On May 31, OpenAI announced its efforts to improve the mathematical problem-solving capabilities of ChatGPT, with the goal of reducing hallucinations from artificial intelligence (AI). OpenAI highlighted that mitigating hallucinations is a crucial step towards developing aligned AI.
In March, the introduction of the latest version of ChatGPT, ChatGPT-4, further pushed AI into the mainstream. However, generative AI chatbots have long struggled with factual accuracy, occasionally generating false information, commonly referred to as “hallucinations.” Efforts to reduce these AI hallucinations are announced via a post on the OpenAI website.
AI hallucinations refer to cases where artificial intelligence systems generate results that are incorrect, misleading, or not supported by real-world data.

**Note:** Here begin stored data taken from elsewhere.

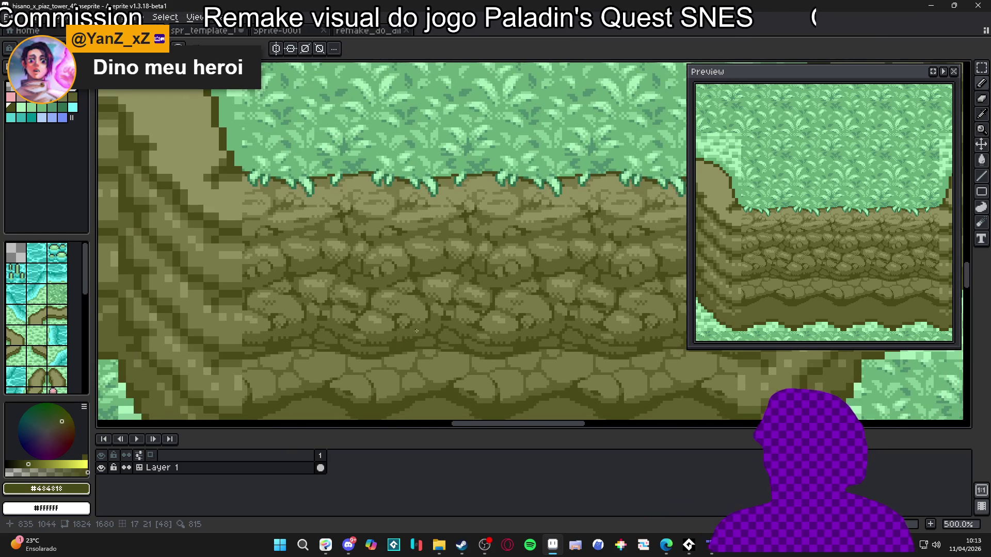
pyautogui.scroll(5, 458, 292)
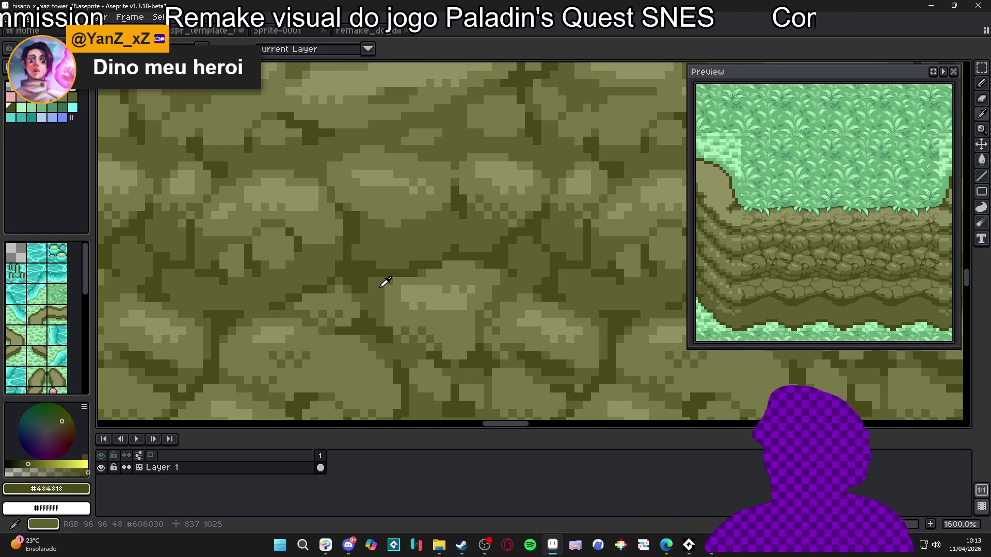
pyautogui.keyDown('alt'); pyautogui.click(386, 306); pyautogui.keyUp('alt')
pyautogui.scroll(-4, 391, 318)
pyautogui.scroll(6, 407, 316)
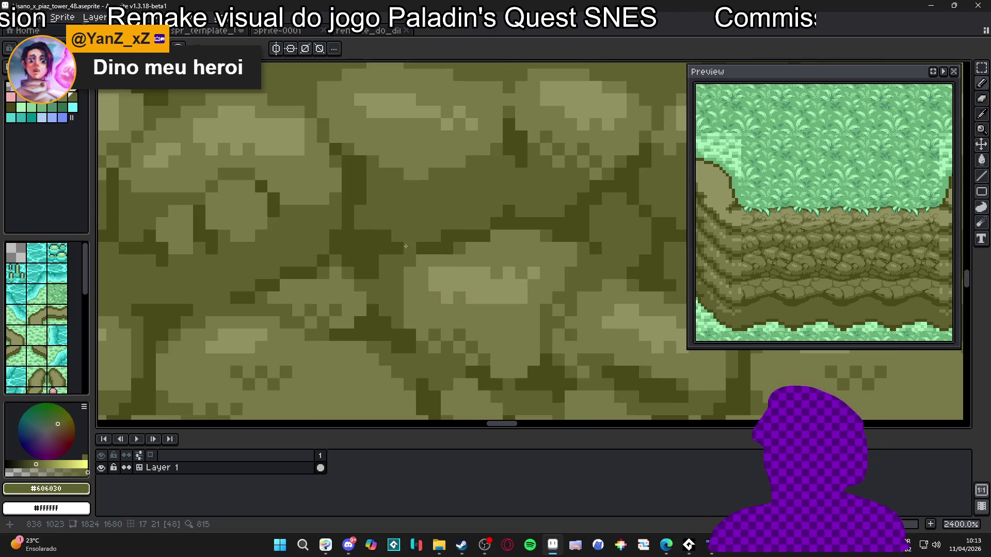
pyautogui.keyDown('alt'); pyautogui.click(395, 236); pyautogui.keyUp('alt')
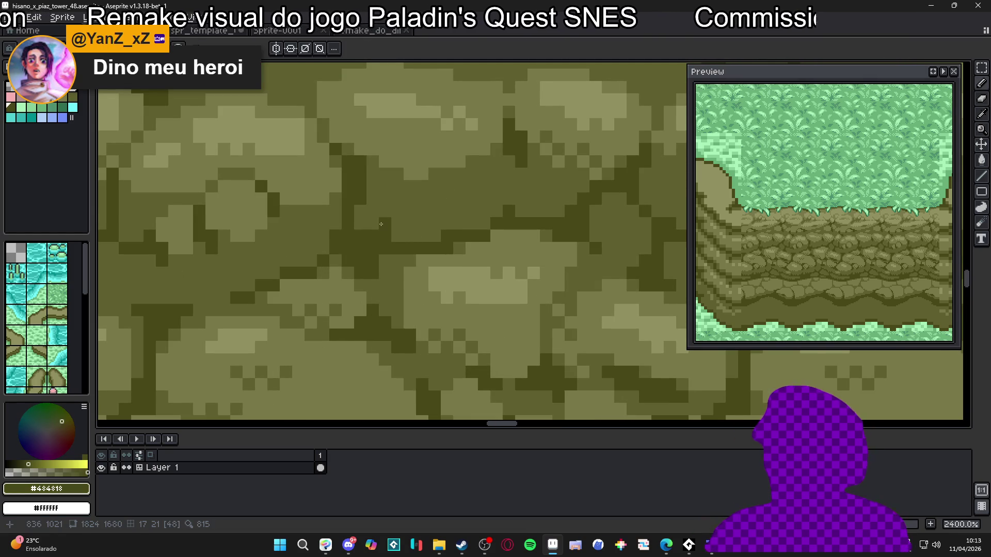
pyautogui.scroll(-7, 422, 241)
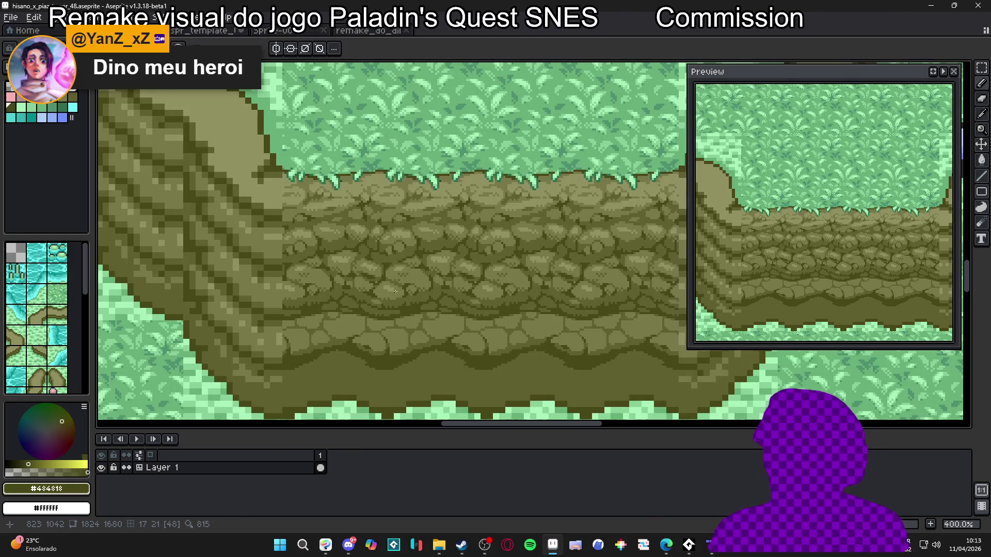
pyautogui.scroll(3, 397, 292)
pyautogui.scroll(-2, 373, 263)
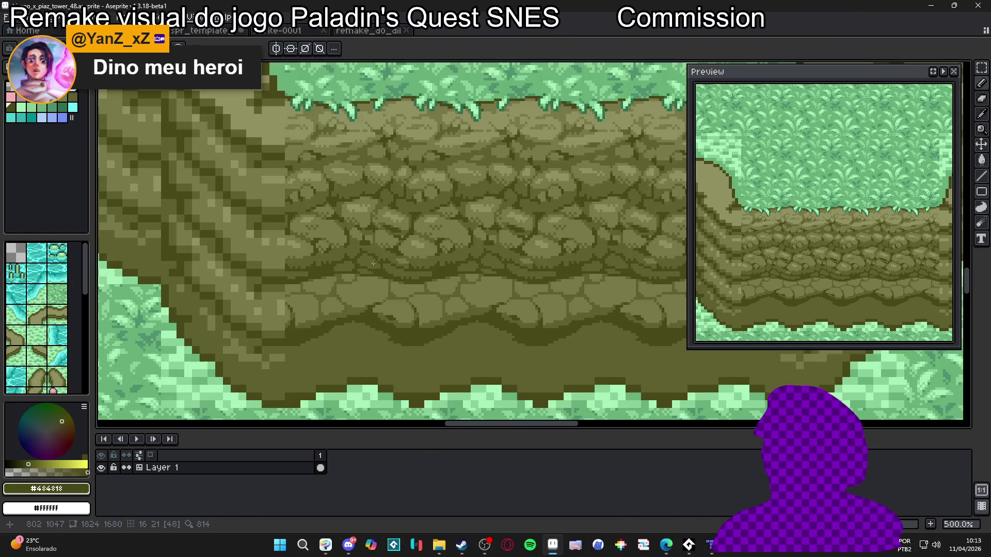
pyautogui.scroll(-1, 435, 287)
pyautogui.scroll(1, 349, 270)
pyautogui.scroll(-1, 442, 294)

These hallucinations can manifest in a variety of ways, such as generating false information, making up events or people that don’t exist, or providing inaccurate details about certain topics.
Open AI carried out an investigation to examine the effectiveness of two types of feedback: “monitoring of results” and “monitoring of processes”. Outcome monitoring is based on the end result, while process monitoring provides information about each step in a chain of thought. OpenAI evaluated these models using mathematical problems, generating multiple solutions and selecting the best rated solution based on each feedback model.
After extensive analysis, the research team found that process monitoring offered superior performance by encouraging the model to follow a human-approved process. In contrast, performance monitoring was more difficult to analyze in a coherent way.
OpenAI recognized that the implications of process monitoring go beyond mathematics and that more research is needed to understand its effects in different fields. He expressed the possibility that if observed results hold in broader contexts, process monitoring could offer a favorable mix of performance and alignment compared to outcome monitoring. To facilitate research, the company made the full process monitoring data set public, inviting exploration and study in this area.
Although OpenAI did not provide the explicit cases that prompted its research on hallucinations, two recent events exemplified the problem in real-life scenarios.
In a recent incident, Mata v. Avianca Airlines attorney Steven Schwartz admitted to relying on the chatbot as an investigative resource. However, the information provided by ChatGPT turned out to be completely false, which highlights the problem.
OpenAI’s ChatGPT is not the only example of AI systems suffering from hallucinations. during a demonstration of its chatbot technology in March, Microsoft’s Bing AI chatbot sifted through earnings reports and produced inaccurate numbers for companies like the Gap and Lululemon.